Noted for future sub-phases.
**#7 — Matrix attribution wasn't verified row-by-row.** The
validity-indicator row pointed at DSL tests; the DA had to
catch this. Future matrix-filling work should cross-check the
attributed test actually exercises the claimed surface (e.g.,
a "fires for SQL" row should point at a SQL-input test, not a
DSL test that happens to share the same code path).
### Process critique
**The DA verdict on the first pass was a rubber stamp.** The
user had to challenge the verdict to get genuine engagement.
That's a Phase-1 anti-pattern (CLAUDE.md: "the DA is not a
rubber stamp"). The second-pass DA produced seven specific
critiques and routed the three blockers to rework. **Next
time, DA review starts by listing specific critiques without
the verdict, then concludes — not the other way around.**
### Are all tests green with zero skips?
Yes. **1446 passing, 0 failed, 1 ignored.** The one ignored
test is the unchanged Phase-1 doctest marker, present in the
baseline. Clippy clean across the workspace.
### Final verdict
**PASS, with the four non-blocking observations recorded above
for follow-up.**
Phase 2 is complete:
- Every ADR-0032 decision (§§113) has at least one test.

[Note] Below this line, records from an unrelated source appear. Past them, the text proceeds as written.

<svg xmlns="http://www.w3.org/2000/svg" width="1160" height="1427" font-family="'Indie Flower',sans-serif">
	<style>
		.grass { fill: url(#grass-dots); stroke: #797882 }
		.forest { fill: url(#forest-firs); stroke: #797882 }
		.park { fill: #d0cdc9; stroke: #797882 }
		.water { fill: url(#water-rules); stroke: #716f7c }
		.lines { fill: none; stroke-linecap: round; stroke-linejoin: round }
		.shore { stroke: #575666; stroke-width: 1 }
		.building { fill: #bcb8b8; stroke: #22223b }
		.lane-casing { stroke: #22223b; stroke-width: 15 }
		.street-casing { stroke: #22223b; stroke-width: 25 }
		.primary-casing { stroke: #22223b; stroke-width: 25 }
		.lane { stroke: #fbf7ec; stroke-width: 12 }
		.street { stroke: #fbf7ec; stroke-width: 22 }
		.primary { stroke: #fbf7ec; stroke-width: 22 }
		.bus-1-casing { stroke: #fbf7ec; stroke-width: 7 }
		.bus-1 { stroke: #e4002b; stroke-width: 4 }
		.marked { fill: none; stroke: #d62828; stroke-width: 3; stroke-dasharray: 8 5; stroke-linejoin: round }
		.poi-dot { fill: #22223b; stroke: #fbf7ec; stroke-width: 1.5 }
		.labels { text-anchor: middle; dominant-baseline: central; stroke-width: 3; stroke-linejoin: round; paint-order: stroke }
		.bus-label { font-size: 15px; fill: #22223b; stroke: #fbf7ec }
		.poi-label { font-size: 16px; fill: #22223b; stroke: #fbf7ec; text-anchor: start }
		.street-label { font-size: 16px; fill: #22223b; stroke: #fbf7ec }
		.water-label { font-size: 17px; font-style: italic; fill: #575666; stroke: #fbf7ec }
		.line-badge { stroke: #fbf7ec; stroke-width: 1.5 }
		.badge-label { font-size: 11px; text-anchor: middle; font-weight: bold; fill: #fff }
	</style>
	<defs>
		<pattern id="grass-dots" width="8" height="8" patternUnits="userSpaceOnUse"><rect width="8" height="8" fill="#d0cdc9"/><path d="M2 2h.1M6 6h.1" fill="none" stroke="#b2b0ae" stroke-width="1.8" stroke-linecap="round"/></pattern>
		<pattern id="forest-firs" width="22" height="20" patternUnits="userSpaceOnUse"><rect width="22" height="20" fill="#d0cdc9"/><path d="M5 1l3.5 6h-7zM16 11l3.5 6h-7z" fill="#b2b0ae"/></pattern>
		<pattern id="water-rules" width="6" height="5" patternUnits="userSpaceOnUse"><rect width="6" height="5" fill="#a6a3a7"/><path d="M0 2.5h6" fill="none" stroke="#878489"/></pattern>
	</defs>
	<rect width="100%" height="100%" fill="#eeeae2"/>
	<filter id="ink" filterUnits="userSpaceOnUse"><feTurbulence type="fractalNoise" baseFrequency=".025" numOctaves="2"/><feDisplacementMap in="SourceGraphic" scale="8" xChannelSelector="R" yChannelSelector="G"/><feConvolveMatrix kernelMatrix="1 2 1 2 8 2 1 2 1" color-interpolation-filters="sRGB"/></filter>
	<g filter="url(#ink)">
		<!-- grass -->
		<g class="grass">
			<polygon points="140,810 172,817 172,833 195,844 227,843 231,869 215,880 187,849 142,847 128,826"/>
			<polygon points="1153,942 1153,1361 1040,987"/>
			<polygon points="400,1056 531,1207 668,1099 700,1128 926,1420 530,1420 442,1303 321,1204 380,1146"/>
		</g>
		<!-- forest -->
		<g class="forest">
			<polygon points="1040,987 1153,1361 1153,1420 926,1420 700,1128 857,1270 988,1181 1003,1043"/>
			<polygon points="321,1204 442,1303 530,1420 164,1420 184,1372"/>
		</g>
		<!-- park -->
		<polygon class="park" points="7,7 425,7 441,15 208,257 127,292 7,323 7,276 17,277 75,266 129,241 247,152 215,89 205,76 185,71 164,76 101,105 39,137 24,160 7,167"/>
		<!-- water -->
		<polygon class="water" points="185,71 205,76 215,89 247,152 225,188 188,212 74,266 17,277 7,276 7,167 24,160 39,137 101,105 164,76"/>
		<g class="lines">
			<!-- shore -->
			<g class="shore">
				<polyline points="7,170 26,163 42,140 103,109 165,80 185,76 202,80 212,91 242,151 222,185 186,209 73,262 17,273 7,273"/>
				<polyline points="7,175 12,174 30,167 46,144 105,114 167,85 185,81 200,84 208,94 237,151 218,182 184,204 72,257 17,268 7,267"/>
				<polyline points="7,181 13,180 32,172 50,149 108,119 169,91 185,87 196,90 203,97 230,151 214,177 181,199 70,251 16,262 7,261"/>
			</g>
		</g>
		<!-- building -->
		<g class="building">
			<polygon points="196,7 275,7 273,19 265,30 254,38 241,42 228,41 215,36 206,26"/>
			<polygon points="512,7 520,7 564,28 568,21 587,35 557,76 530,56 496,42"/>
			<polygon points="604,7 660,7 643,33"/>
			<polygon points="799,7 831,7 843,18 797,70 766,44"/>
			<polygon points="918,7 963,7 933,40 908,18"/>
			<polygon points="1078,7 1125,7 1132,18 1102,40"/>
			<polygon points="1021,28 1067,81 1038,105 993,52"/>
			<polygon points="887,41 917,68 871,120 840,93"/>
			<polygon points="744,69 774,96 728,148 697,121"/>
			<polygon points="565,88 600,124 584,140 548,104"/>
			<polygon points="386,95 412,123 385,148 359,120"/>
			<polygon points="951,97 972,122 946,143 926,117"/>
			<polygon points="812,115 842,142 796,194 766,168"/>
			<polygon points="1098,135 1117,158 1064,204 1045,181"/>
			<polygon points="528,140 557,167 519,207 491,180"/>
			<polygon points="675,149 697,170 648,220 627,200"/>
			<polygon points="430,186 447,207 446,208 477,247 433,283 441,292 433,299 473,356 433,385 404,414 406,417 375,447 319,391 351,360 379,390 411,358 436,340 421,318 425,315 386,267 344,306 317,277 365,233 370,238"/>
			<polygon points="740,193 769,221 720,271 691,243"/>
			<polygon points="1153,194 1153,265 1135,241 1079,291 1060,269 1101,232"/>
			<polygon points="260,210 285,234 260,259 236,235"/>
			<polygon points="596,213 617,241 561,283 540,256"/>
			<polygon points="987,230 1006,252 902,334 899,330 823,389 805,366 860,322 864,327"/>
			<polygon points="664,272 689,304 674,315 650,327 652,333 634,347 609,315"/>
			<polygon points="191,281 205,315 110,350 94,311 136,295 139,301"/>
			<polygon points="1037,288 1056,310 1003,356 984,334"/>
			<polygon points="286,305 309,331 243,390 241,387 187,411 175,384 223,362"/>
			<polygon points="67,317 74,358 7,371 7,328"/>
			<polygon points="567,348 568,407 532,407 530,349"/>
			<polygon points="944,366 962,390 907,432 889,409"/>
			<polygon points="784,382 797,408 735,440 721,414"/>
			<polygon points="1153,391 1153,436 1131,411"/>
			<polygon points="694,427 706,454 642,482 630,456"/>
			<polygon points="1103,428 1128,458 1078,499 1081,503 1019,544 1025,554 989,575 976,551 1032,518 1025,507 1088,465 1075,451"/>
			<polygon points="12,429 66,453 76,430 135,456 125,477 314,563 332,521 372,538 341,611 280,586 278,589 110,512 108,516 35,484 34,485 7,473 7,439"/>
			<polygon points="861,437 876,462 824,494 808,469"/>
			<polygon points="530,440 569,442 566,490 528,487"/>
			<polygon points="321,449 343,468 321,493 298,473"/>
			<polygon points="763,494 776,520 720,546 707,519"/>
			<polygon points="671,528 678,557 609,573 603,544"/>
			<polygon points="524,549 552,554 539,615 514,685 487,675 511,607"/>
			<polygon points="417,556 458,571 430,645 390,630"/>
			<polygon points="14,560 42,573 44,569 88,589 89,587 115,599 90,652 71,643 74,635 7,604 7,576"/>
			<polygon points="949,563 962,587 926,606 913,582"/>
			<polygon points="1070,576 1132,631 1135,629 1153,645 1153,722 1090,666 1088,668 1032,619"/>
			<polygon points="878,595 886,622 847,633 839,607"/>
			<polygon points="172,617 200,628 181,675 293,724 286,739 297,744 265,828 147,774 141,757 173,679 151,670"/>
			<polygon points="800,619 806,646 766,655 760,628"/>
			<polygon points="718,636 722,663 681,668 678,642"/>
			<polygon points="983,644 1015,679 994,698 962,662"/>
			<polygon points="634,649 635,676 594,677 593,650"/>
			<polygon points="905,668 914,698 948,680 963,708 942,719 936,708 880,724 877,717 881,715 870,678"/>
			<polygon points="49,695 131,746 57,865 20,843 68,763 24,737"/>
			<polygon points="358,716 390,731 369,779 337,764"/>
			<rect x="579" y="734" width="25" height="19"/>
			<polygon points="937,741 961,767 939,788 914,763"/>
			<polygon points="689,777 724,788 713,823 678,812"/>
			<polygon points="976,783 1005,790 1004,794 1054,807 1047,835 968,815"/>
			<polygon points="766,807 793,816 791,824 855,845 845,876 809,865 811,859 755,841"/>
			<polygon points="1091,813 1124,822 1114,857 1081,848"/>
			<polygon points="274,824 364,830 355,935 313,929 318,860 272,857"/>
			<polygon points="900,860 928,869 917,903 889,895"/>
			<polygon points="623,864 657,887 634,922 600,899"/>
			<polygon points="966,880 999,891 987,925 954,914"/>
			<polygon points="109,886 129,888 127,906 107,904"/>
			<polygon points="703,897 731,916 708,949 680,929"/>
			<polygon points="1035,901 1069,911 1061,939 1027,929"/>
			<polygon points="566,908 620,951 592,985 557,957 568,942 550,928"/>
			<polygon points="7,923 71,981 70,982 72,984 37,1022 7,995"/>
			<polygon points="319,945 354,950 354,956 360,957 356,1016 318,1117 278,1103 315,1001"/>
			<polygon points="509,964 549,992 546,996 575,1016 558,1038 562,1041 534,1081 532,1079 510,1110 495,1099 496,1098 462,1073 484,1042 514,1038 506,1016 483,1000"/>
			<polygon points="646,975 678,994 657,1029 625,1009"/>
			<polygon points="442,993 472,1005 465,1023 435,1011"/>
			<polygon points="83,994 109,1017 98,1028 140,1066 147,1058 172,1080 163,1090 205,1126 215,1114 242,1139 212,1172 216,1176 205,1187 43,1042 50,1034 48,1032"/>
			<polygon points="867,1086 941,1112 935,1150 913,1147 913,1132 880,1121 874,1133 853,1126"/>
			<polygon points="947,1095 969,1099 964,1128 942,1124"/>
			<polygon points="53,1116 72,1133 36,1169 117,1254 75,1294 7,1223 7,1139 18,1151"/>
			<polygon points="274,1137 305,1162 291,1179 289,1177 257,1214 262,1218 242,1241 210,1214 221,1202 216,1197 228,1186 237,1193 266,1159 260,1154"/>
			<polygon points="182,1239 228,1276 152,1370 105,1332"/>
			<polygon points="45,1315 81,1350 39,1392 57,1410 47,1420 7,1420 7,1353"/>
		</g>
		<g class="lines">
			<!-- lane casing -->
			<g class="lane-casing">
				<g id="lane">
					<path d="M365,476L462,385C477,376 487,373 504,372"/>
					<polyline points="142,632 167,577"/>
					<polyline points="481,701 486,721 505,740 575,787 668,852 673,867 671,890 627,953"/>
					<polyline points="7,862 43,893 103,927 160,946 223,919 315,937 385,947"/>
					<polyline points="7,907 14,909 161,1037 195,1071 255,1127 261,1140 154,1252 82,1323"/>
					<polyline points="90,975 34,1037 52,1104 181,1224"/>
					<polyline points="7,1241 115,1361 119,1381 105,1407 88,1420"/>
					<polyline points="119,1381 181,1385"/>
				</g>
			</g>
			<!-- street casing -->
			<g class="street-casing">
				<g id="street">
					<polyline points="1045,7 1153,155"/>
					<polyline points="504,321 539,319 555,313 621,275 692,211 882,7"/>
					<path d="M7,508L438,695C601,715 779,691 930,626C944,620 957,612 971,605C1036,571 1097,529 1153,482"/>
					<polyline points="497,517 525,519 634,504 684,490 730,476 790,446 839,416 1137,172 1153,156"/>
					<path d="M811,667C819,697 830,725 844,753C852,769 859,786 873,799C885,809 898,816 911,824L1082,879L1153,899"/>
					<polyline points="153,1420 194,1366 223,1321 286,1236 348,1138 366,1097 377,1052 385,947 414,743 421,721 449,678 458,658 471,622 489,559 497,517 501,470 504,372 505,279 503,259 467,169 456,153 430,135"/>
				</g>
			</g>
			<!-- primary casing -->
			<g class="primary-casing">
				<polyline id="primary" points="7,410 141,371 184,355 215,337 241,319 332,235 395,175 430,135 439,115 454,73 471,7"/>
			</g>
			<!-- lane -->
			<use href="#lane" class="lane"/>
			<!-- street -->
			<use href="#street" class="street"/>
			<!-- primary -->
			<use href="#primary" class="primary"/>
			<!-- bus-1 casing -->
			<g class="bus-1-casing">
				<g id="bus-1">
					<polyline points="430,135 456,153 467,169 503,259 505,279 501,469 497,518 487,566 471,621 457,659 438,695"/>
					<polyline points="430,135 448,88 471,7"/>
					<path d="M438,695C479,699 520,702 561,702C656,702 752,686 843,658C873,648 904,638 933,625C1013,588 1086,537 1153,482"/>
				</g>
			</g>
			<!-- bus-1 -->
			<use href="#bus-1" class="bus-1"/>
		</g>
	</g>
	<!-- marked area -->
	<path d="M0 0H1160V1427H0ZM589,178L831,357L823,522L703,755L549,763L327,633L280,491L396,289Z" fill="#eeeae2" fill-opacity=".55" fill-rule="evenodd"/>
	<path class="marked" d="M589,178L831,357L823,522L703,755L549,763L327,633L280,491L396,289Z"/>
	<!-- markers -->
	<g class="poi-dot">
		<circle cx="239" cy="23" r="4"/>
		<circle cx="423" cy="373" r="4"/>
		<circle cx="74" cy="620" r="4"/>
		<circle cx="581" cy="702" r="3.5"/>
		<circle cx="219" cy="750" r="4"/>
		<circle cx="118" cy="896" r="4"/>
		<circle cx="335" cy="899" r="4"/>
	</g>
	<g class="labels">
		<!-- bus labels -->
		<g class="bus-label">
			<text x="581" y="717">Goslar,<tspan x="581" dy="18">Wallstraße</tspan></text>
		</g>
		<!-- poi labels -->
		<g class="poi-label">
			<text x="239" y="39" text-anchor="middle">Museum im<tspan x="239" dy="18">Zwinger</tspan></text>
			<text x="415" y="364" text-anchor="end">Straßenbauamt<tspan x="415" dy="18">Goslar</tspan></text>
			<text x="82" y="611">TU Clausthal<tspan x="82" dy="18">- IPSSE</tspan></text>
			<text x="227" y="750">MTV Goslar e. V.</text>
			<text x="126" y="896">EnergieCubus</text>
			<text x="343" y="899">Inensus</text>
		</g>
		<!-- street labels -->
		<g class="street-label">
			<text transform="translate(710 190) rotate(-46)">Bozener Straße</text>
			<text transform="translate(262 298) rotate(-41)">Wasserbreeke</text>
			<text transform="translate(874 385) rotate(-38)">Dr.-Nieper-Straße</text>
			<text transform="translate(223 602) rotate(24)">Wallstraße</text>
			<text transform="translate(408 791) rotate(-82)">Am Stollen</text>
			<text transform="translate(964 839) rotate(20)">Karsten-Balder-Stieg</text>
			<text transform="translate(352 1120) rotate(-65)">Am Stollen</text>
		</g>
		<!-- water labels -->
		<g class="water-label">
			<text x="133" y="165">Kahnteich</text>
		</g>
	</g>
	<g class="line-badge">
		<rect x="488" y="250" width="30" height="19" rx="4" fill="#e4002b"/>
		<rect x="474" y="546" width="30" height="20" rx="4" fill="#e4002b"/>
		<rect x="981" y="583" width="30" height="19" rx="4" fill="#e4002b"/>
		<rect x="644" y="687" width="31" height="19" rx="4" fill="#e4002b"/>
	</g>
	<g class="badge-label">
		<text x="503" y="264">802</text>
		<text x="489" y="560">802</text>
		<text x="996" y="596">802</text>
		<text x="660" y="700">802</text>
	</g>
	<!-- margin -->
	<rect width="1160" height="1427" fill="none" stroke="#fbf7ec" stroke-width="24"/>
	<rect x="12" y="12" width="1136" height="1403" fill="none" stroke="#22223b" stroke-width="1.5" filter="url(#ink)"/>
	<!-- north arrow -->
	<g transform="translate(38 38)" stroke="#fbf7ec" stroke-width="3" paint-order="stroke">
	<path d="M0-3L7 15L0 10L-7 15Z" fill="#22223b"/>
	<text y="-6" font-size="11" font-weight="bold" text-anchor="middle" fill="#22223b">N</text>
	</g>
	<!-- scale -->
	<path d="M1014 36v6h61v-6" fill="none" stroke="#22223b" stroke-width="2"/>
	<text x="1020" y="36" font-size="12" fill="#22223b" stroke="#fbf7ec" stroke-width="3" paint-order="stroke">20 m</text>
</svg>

- Both Amendments (1 + 2) are documented and have regression
coverage.
- Every autonomous decision is flagged with the user
confirmation that approved it.
- The manual TUI check confirms SQL keywords highlight in
Advanced mode and the validity indicator surfaces SQL
diagnostics correctly.
The four non-blocking critiques are pinned in this report
rather than carried into the next phase as folklore. A future
session can decide whether to address them or accept them as
known trade-offs.
## §6. Commits
In commit order (oldest first), all 18 unpushed at the moment
this report writes:
```
e032f01 docs: ADR-0032 Amendment 1
8d29335 grammar: SQL SELECT full statement fragment (Phase 2a)
4f89106 walker: Node::ScopedSubgrammar variant + scope-frame stack
98a74b2 grammar: sql_expr additive extensions for §5/§6
b522d09 walker: populate from_scope table bindings
4ff054c walker: populate cte_bindings placeholders + projection_aliases
a491df3 grammar: migrate Phase-1 SELECT to ADR-0032 fragment
c5cf03b walker: SQL diagnostics — multi-binding scope, qualified refs
0c3847a db: column-origin type recovery in SELECT results
5d716e6 docs: handoff 27
c20c6e0 walker: 2d.1 — projection-alias misplaced + compound-arity
dd37a1c walker: 2e prereq — §10.3 stage-2 CTE harvest + cte_arity_mismatch
fd25904 grammar: admit WITH inside subqueries / CTE bodies (ADR-0032 §10.3)
0fc7b08 completion: §10.5 qualified-prefix + edit-scenario look-ahead
ee0dafd docs: ADR-0032 Amendment 2 + §10.6 regression tests
ed881ee 2g: advanced-mode highlight + engine.* wiring + matrix tests
05884bd 2g rework: address DA findings on type recovery + engine routing + UI
<this report>
```
Per CLAUDE.md, push is a user step. Phase 2 lands in
`origin/main` whenever the user pushes.